▸ **WHAT THE TASK REQUIRES**: Can you write out the material again with "Tariffa" swapped for "Prezzo" wherever it appears, changing nothing else and leaving out the pictures?

▸ **SUPPLIED DATA**:
__________

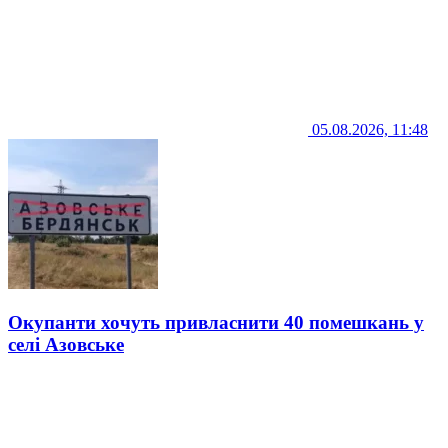
05.08.2026, 11:48
Окупанти хочуть привласнити 40 помешкань у
селі Азовське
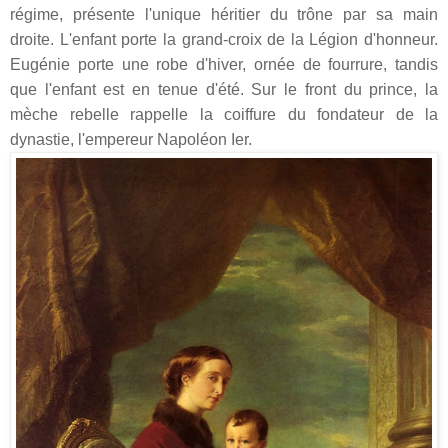
régime, présente l'unique héritier du trône par sa main
droite. L'enfant porte la grand-croix de la Légion d'honneur.
Eugénie porte une robe d'hiver, ornée de fourrure, tandis
que l'enfant est en tenue d'été. Sur le front du prince, la
mèche rebelle rappelle la coiffure du fondateur de la
dynastie, l'empereur Napoléon Ier.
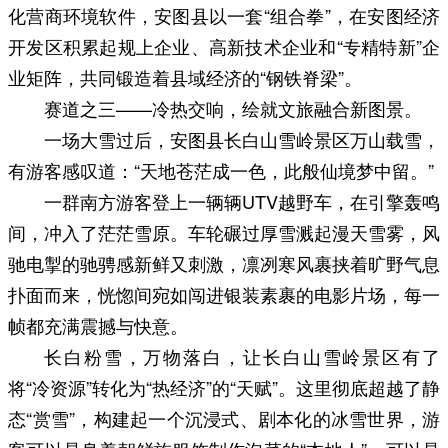
化营商环境软件，安图县以一套“组合拳”，在安图经济
开发区积累起规上企业、高新技术企业和“专精特新”企
业矩阵，共同锻造着县域经济的“钢铁脊梁”。
赛道之三——冷热交响，绘就文旅融合新图景。
一场大雪过后，安图县长白山雪岭景区万山载雪，
有游客感叹道：“天地苍茫成一色，此般仙境梦中留。”
一群南方游客登上一辆辆UTV越野车，在引擎轰鸣
间，冲入了茫茫雪原。车轮碾过厚雪溅起漫天雪雾，风
驰电掣的驰骋感新鲜又刺激，凛冽寒风裹挟着旷野气息
扑面而来，恍惚间宛如闯进银装素裹的电影片场，每一
帧都充满震撼与快意。
长白粉雪，万物落白，让长白山雪岭景区有了
将“冷资源”转化为“热经济”的“天赋”。这里彻底超越了静
态“赏雪”，构建起一个沉浸式、剧本化的冰雪世界，游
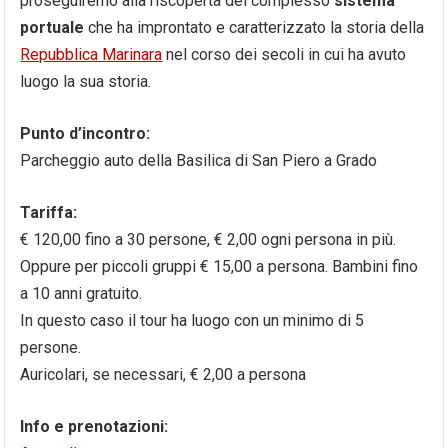
proseguiremo alla riscoperta del complesso
sistema
portuale
che ha improntato e caratterizzato la storia della
Repubblica Marinara
nel corso dei secoli in cui ha avuto
luogo la sua storia.
Punto d’incontro:
Parcheggio auto della Basilica di San Piero a Grado
Tariffa:
€ 120,00 fino a 30 persone, € 2,00 ogni persona in più.
Oppure per piccoli gruppi € 15,00 a persona. Bambini fino
a 10 anni gratuito.
In questo caso il tour ha luogo con un minimo di 5
persone.
Auricolari, se necessari, € 2,00 a persona
Info e prenotazioni:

__________

▸ **YOUR RESPONSE**:
05.08.2026, 11:48
Окупанти хочуть привласнити 40 помешкань у
селі Азовське
régime, présente l'unique héritier du trône par sa main
droite. L'enfant porte la grand-croix de la Légion d'honneur.
Eugénie porte une robe d'hiver, ornée de fourrure, tandis
que l'enfant est en tenue d'été. Sur le front du prince, la
mèche rebelle rappelle la coiffure du fondateur de la
dynastie, l'empereur Napoléon Ier.
化营商环境软件，安图县以一套“组合拳”，在安图经济
开发区积累起规上企业、高新技术企业和“专精特新”企
业矩阵，共同锻造着县域经济的“钢铁脊梁”。
赛道之三——冷热交响，绘就文旅融合新图景。
一场大雪过后，安图县长白山雪岭景区万山载雪，
有游客感叹道：“天地苍茫成一色，此般仙境梦中留。”
一群南方游客登上一辆辆UTV越野车，在引擎轰鸣
间，冲入了茫茫雪原。车轮碾过厚雪溅起漫天雪雾，风
驰电掣的驰骋感新鲜又刺激，凛冽寒风裹挟着旷野气息
扑面而来，恍惚间宛如闯进银装素裹的电影片场，每一
帧都充满震撼与快意。
长白粉雪，万物落白，让长白山雪岭景区有了
将“冷资源”转化为“热经济”的“天赋”。这里彻底超越了静
态“赏雪”，构建起一个沉浸式、剧本化的冰雪世界，游
proseguiremo alla riscoperta del complesso
sistema
portuale
che ha improntato e caratterizzato la storia della
Repubblica Marinara
nel corso dei secoli in cui ha avuto
luogo la sua storia.
Punto d’incontro:
Parcheggio auto della Basilica di San Piero a Grado
Prezzo:
€ 120,00 fino a 30 persone, € 2,00 ogni persona in più.
Oppure per piccoli gruppi € 15,00 a persona. Bambini fino
a 10 anni gratuito.
In questo caso il tour ha luogo con un minimo di 5
persone.
Auricolari, se necessari, € 2,00 a persona
Info e prenotazioni:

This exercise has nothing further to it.